> What is needed:
Quote the entries word for word, starting with the line that contains "Цвет планет земной" and going on through the line that contains "MÁS INFORMACIÓN".

> Record set:
_ _ _

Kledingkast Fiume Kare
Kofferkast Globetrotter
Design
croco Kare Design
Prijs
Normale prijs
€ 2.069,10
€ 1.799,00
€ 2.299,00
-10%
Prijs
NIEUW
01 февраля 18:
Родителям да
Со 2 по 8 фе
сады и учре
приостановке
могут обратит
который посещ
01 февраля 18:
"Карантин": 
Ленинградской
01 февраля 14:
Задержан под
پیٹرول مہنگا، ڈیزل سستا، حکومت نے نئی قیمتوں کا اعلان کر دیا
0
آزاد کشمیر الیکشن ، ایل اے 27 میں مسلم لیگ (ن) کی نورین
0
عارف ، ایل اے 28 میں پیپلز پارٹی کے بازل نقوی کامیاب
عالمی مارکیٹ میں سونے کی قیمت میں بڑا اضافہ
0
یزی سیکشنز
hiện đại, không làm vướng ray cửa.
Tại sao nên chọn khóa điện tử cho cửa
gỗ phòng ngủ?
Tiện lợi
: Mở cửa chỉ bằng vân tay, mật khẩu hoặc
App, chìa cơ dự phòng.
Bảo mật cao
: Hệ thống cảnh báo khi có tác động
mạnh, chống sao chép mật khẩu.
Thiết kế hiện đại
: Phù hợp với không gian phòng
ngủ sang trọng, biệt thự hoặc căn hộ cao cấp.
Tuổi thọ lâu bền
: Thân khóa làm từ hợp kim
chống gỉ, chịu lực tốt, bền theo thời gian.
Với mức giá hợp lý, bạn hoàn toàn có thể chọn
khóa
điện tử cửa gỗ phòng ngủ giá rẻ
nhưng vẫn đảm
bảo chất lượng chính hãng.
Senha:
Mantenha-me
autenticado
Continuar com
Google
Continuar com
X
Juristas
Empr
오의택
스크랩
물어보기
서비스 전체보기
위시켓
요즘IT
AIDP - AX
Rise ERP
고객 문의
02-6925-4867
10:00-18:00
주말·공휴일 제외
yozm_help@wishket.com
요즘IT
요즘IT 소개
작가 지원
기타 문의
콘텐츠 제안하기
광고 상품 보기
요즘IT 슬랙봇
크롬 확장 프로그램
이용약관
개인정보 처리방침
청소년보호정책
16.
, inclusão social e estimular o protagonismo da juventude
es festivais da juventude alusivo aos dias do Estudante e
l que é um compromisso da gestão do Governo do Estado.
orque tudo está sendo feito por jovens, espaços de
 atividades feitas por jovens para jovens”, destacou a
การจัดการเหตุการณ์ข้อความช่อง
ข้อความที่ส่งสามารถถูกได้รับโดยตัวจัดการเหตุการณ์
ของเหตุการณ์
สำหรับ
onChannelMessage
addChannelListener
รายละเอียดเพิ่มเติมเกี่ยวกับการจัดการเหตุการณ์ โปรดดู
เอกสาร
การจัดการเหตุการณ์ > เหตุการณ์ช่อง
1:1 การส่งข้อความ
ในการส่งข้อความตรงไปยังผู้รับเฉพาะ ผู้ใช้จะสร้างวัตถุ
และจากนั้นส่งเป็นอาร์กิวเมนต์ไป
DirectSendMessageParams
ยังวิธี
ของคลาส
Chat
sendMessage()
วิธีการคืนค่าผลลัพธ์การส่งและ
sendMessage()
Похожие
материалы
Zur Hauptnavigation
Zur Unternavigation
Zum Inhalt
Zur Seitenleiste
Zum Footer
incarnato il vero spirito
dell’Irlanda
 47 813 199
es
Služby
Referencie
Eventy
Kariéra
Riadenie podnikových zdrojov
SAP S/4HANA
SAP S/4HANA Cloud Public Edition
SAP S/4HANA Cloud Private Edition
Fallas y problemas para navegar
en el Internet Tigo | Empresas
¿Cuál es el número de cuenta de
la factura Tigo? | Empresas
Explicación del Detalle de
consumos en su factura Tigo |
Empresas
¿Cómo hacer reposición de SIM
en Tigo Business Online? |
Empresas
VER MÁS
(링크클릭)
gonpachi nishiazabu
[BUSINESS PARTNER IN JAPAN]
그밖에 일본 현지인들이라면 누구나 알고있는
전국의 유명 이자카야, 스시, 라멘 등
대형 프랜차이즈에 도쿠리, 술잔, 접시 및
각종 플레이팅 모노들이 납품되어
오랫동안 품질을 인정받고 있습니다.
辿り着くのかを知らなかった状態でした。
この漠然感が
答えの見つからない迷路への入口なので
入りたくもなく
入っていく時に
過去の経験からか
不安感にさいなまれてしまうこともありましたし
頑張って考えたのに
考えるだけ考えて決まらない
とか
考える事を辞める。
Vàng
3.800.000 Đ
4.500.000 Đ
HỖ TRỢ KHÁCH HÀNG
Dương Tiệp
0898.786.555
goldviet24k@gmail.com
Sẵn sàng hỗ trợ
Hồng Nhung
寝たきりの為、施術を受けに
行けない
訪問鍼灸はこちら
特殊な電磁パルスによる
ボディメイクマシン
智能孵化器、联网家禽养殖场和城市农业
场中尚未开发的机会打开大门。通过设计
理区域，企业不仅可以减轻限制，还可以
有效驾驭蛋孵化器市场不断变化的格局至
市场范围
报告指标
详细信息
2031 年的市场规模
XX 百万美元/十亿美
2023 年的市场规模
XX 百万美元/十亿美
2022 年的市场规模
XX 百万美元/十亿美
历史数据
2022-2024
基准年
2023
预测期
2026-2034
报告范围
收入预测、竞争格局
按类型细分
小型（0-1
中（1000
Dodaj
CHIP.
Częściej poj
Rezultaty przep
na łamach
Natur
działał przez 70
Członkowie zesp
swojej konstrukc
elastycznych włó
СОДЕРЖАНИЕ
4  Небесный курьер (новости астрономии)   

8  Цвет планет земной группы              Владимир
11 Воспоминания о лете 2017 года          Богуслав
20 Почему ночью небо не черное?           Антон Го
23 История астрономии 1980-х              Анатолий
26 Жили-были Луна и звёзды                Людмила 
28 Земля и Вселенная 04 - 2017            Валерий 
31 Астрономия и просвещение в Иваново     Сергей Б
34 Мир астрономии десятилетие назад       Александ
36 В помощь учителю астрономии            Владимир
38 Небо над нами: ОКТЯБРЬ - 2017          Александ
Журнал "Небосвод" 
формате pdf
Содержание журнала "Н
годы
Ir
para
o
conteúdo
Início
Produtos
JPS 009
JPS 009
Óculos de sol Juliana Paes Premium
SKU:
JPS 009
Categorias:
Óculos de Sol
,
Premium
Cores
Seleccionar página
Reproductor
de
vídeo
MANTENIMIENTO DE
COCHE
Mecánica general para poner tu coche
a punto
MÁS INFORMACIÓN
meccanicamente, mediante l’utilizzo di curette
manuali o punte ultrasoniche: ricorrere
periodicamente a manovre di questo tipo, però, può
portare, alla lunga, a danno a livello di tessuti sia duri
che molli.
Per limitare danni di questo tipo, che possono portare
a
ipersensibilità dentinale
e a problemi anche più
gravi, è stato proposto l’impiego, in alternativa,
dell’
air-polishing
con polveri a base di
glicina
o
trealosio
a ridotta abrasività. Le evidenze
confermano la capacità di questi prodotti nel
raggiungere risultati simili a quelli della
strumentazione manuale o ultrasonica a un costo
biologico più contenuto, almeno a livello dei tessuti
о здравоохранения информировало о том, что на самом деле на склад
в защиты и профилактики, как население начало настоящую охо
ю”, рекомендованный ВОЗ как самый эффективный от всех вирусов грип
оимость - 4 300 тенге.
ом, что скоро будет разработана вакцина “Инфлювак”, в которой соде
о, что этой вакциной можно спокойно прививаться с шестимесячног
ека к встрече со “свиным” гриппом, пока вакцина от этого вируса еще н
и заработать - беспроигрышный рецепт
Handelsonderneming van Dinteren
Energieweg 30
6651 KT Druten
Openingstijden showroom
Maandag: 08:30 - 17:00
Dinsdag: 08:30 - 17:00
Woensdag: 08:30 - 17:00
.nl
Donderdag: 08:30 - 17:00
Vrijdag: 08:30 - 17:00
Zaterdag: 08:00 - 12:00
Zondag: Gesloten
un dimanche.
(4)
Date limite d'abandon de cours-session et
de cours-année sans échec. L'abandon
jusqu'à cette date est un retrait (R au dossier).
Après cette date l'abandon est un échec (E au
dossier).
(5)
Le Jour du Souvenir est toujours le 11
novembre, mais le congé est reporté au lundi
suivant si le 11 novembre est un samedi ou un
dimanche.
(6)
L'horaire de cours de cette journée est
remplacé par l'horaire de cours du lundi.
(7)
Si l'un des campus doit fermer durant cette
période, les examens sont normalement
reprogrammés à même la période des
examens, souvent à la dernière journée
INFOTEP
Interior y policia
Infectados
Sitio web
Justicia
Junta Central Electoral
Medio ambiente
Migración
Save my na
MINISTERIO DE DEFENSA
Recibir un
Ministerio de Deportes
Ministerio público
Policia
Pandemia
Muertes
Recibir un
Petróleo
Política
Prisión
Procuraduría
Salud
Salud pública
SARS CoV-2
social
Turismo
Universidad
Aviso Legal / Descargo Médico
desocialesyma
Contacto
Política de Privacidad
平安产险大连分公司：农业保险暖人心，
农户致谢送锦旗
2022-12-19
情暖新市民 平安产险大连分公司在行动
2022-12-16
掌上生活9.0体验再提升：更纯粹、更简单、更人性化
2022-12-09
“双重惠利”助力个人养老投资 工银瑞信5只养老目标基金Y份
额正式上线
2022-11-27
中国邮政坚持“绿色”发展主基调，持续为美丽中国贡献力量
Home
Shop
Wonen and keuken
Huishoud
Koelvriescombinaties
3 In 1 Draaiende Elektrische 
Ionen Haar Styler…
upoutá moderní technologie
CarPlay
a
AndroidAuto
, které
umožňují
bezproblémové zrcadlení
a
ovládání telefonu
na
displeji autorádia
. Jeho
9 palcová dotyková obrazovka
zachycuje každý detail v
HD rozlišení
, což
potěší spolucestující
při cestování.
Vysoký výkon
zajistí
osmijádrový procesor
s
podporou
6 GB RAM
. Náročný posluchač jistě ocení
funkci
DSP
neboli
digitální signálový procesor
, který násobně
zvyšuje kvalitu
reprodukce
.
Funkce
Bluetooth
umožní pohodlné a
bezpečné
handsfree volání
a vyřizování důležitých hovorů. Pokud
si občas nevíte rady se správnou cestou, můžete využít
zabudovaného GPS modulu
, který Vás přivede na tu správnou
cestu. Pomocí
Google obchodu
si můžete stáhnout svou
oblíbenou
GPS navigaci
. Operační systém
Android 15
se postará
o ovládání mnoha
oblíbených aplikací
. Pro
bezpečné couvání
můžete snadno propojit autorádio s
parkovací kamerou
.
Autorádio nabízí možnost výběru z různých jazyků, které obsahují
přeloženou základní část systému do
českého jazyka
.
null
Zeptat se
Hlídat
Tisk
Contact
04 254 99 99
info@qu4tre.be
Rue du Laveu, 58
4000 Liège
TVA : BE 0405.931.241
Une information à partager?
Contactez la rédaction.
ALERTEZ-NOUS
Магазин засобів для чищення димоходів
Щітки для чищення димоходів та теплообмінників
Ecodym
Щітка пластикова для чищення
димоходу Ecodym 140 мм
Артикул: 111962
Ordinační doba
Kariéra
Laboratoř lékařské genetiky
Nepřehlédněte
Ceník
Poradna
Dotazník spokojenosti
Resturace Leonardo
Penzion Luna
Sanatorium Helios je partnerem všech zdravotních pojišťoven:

_ _ _

> Result for this task:
8  Цвет планет земной группы              Владимир
11 Воспоминания о лете 2017 года          Богуслав
20 Почему ночью небо не черное?           Антон Го
23 История астрономии 1980-х              Анатолий
26 Жили-были Луна и звёзды                Людмила 
28 Земля и Вселенная 04 - 2017            Валерий 
31 Астрономия и просвещение в Иваново     Сергей Б
34 Мир астрономии десятилетие назад       Александ
36 В помощь учителю астрономии            Владимир
38 Небо над нами: ОКТЯБРЬ - 2017          Александ
Журнал "Небосвод" 
формате pdf
Содержание журнала "Н
годы
Ir
para
o
conteúdo
Início
Produtos
JPS 009
JPS 009
Óculos de sol Juliana Paes Premium
SKU:
JPS 009
Categorias:
Óculos de Sol
,
Premium
Cores
Seleccionar página
Reproductor
de
vídeo
MANTENIMIENTO DE
COCHE
Mecánica general para poner tu coche
a punto
MÁS INFORMACIÓN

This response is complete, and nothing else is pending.